*PROBLEM TO SOLVE*:
Reproduce the lines from the one containing "en trying to" through the one containing "already have 3.6.2?", both included, and nothing more.

*DATASET EXCERPTS*:
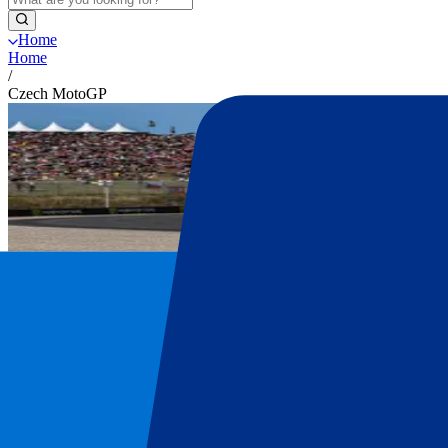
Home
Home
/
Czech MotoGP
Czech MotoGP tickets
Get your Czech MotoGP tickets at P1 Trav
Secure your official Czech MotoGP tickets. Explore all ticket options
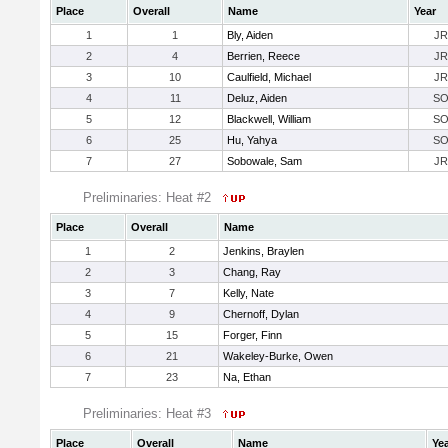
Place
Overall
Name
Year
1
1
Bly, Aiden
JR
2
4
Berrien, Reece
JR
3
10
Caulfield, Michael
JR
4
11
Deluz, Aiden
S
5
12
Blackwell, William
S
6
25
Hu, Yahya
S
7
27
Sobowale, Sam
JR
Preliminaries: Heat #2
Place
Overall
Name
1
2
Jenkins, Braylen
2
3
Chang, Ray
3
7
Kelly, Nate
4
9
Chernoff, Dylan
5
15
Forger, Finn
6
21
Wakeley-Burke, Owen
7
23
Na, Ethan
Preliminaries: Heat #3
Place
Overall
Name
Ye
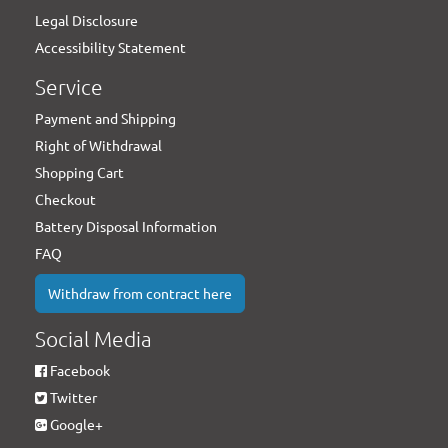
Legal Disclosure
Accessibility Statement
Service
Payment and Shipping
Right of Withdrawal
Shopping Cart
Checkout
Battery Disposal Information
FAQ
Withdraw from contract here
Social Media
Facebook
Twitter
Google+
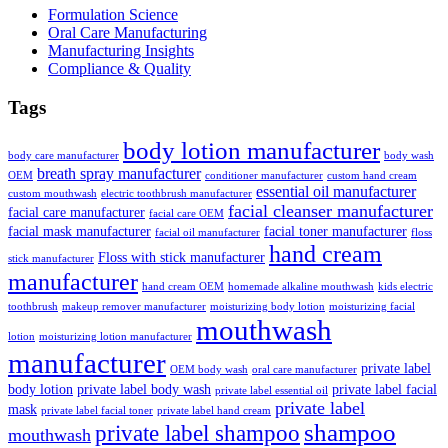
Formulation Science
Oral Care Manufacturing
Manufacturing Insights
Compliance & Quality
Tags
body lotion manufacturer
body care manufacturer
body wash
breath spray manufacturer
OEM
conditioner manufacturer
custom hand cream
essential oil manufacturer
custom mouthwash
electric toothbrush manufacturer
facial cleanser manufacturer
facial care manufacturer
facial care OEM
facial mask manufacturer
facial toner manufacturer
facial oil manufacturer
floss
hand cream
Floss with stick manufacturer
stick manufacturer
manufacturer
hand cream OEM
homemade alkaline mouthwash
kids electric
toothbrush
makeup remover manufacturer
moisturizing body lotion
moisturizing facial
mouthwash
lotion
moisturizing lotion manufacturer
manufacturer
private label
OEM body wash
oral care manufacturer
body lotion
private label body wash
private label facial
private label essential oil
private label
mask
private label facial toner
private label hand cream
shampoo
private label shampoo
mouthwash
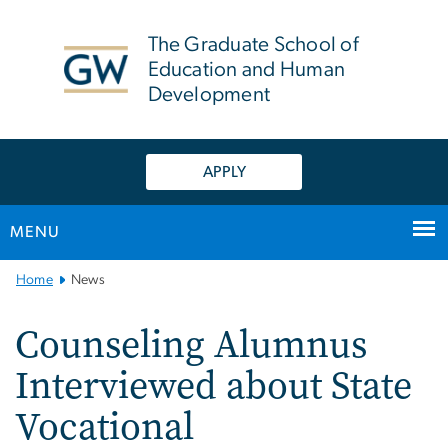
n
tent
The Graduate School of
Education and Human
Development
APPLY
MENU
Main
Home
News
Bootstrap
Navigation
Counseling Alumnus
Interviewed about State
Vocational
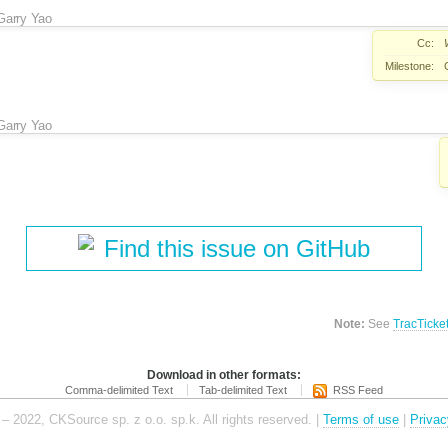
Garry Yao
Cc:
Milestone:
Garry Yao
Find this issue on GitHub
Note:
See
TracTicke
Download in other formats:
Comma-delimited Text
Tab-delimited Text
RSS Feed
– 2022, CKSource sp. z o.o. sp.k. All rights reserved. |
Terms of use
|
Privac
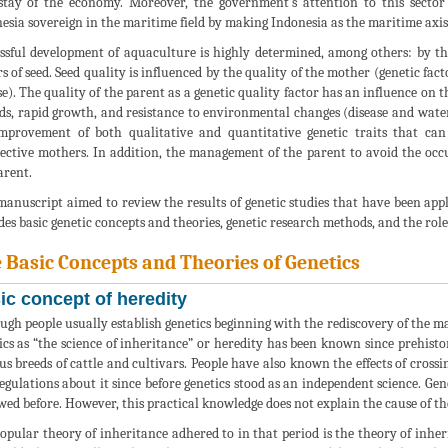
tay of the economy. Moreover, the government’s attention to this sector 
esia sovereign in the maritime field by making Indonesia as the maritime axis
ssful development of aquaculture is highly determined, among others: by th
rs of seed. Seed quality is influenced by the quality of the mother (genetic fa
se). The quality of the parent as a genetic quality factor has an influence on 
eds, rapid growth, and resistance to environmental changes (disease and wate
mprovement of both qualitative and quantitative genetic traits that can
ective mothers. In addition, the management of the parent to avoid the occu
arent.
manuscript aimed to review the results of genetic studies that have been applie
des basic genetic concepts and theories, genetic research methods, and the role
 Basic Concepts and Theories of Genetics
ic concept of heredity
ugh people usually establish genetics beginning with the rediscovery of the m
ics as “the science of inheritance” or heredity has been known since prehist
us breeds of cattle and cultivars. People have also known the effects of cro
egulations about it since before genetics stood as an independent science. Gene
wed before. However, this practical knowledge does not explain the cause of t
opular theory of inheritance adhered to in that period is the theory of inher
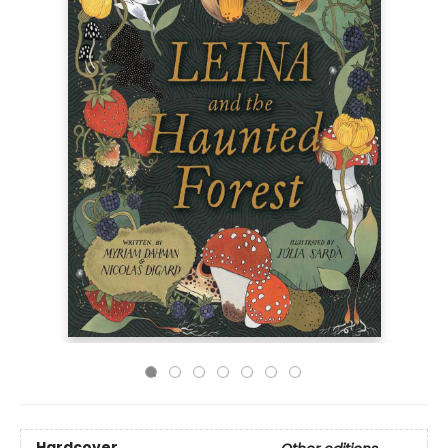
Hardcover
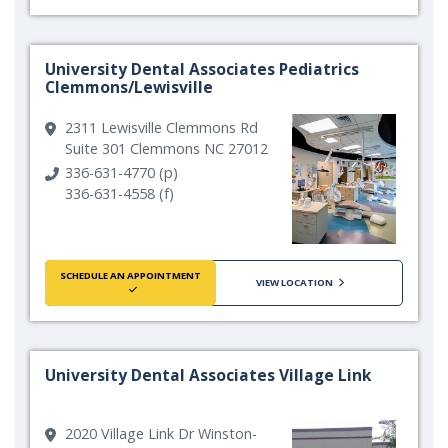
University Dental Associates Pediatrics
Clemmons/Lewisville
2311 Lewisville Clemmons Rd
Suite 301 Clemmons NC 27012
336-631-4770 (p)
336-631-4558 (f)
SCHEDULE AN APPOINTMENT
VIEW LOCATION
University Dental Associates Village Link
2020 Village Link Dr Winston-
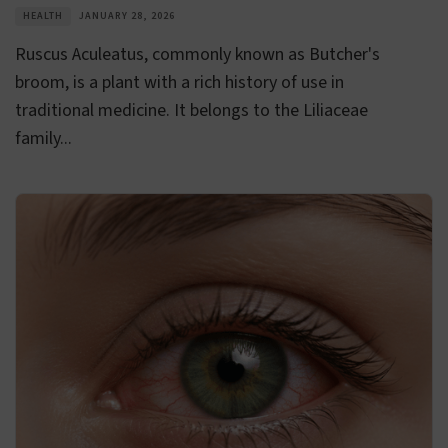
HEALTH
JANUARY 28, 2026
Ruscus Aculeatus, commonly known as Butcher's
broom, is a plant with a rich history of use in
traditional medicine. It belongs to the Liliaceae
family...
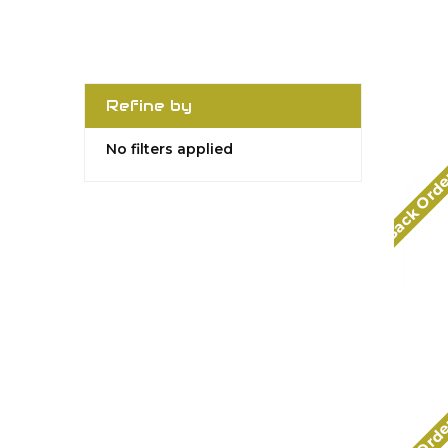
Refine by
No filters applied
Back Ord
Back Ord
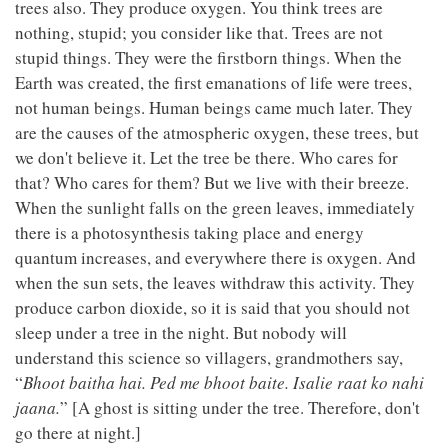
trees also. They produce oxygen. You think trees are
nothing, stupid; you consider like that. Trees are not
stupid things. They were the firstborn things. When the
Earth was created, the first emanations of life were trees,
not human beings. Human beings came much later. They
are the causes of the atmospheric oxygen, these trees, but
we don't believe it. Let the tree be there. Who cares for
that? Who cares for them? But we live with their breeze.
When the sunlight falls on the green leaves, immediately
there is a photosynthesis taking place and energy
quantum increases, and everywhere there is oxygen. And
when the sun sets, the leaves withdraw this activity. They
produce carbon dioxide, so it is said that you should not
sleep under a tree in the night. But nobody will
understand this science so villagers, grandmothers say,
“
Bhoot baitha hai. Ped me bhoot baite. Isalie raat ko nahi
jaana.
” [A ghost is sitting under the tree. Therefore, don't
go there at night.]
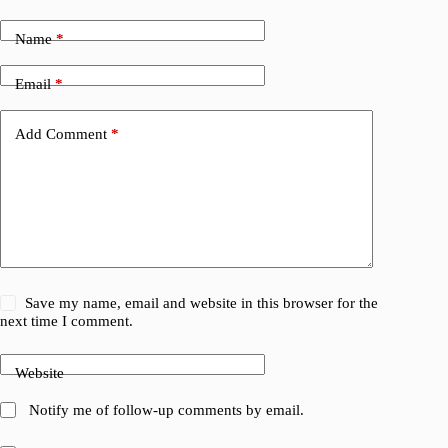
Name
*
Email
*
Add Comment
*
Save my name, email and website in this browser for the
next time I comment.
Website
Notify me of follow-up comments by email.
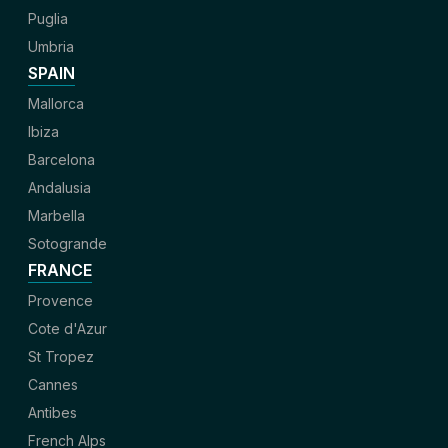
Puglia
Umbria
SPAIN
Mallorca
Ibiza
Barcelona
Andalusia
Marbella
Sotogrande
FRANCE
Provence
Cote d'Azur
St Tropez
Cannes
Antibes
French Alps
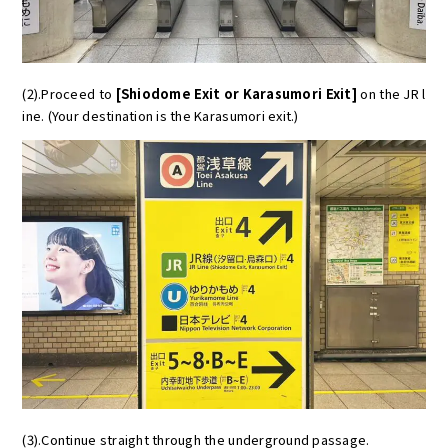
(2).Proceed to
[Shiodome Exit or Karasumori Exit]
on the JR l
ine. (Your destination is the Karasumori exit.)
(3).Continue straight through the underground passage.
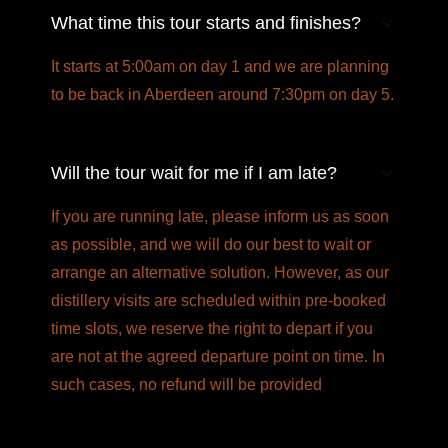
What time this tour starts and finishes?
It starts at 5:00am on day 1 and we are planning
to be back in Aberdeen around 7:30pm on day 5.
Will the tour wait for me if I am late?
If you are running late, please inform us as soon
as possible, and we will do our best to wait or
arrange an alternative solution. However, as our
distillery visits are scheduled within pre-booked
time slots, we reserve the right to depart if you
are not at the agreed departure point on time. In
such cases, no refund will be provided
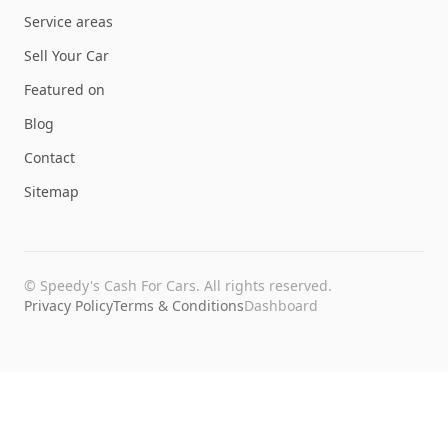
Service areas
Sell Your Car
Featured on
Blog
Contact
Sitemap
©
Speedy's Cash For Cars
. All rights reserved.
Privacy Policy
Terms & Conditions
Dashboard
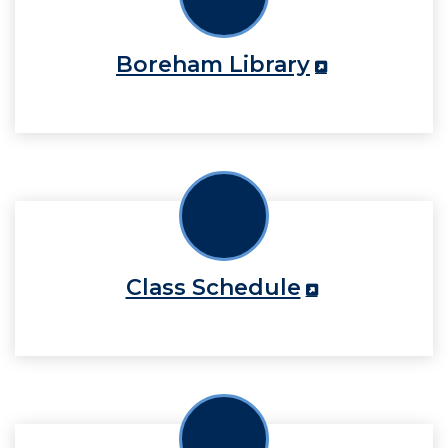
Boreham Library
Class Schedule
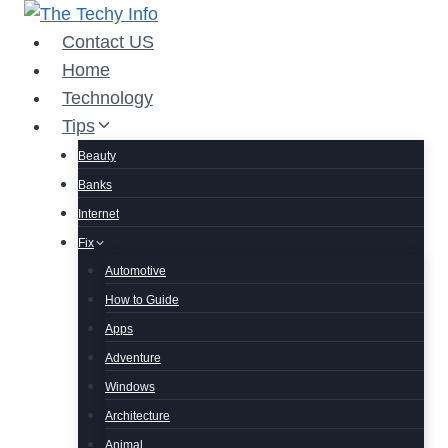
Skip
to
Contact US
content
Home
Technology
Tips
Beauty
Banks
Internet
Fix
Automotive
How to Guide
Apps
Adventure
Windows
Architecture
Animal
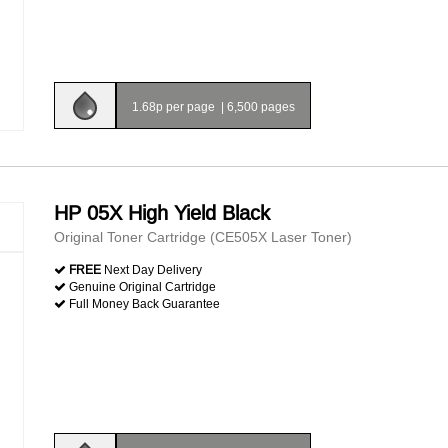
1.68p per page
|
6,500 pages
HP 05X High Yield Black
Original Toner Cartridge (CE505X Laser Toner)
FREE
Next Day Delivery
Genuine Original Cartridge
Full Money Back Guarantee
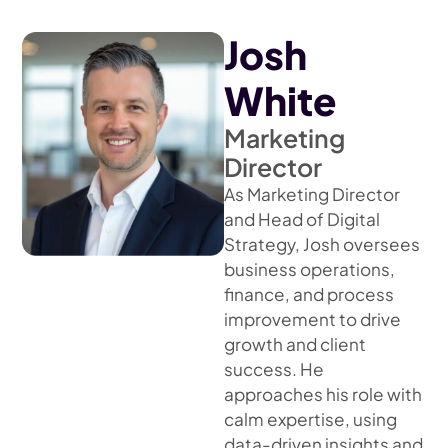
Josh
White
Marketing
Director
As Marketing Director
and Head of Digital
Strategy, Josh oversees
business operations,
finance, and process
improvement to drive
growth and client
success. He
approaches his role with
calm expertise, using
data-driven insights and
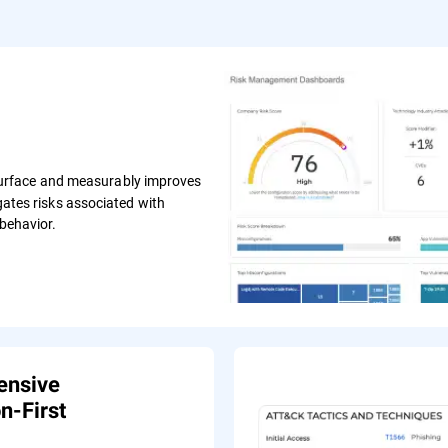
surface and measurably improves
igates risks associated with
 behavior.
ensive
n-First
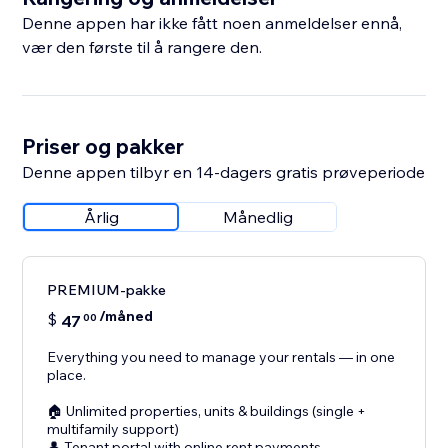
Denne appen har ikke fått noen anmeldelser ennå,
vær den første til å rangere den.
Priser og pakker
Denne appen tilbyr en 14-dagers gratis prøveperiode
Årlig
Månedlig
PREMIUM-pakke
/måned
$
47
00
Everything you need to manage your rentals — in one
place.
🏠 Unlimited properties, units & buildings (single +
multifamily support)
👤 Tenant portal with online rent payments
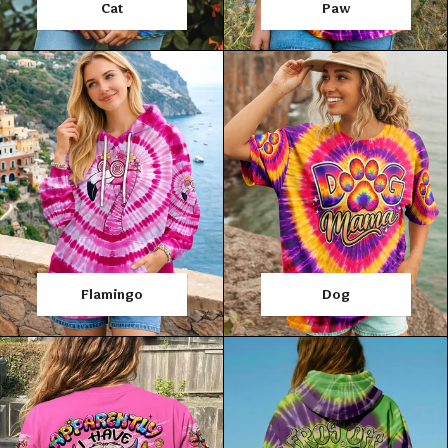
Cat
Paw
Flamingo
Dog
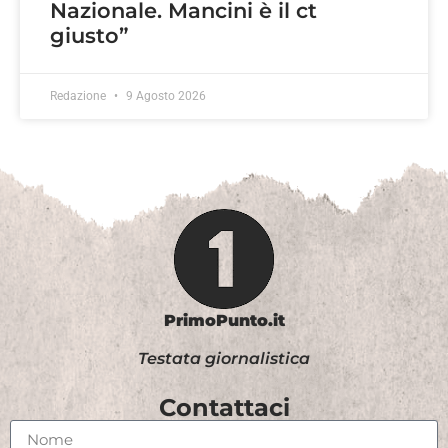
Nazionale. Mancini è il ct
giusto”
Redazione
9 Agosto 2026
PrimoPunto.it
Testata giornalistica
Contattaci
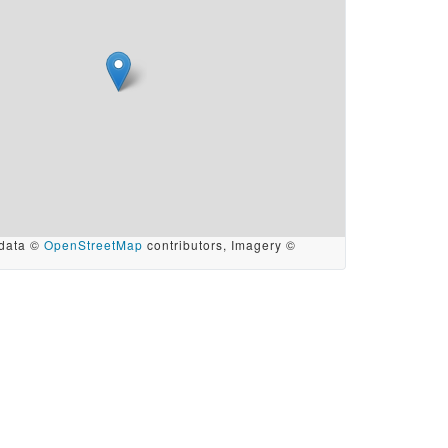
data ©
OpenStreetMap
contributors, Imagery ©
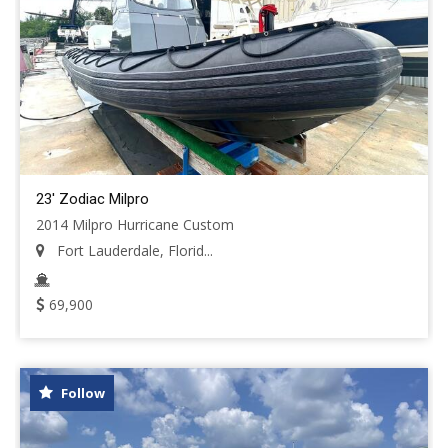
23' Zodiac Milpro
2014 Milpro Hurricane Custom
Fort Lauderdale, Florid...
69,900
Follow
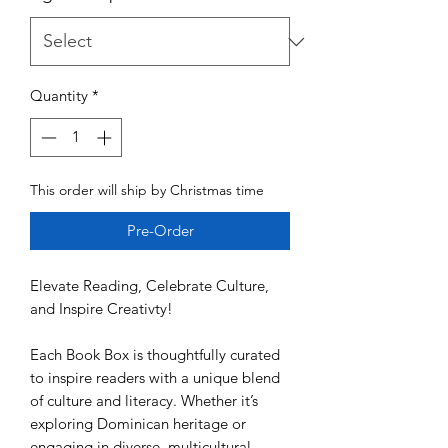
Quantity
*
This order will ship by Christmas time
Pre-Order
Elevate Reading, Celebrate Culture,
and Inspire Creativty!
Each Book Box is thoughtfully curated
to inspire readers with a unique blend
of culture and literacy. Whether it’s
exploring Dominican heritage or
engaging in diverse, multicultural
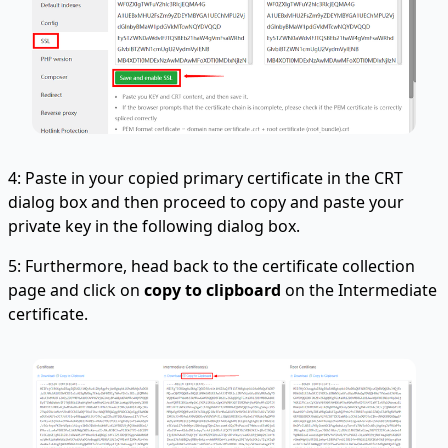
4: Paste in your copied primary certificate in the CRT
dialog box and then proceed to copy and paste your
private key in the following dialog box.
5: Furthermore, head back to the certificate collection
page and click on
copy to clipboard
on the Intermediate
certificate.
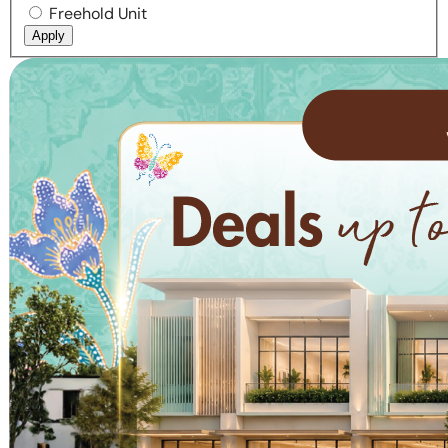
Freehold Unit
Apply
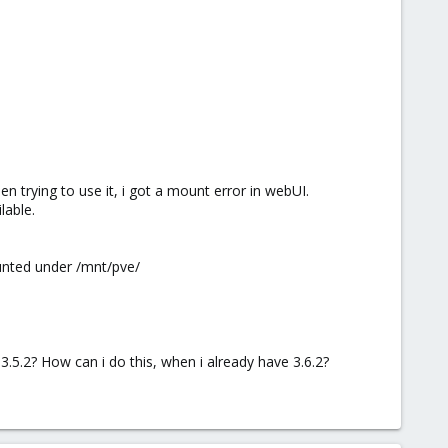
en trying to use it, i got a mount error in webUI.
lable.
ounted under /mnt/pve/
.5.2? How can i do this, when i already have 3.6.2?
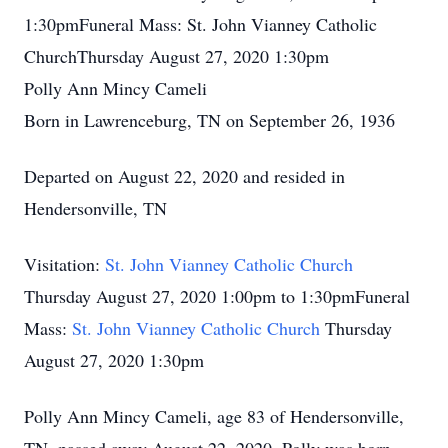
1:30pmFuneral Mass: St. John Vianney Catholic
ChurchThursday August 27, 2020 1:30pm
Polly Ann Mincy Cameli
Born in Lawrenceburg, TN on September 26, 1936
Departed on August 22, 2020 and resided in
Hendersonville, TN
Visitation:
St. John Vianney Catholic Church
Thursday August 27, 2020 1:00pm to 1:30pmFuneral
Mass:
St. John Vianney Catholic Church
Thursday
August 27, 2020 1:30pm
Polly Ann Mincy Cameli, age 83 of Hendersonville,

*EXERCISE ANSWER*:
en trying to use it, i got a mount error in webUI.
lable.
ounted under /mnt/pve/
.5.2? How can i do this, when i already have 3.6.2?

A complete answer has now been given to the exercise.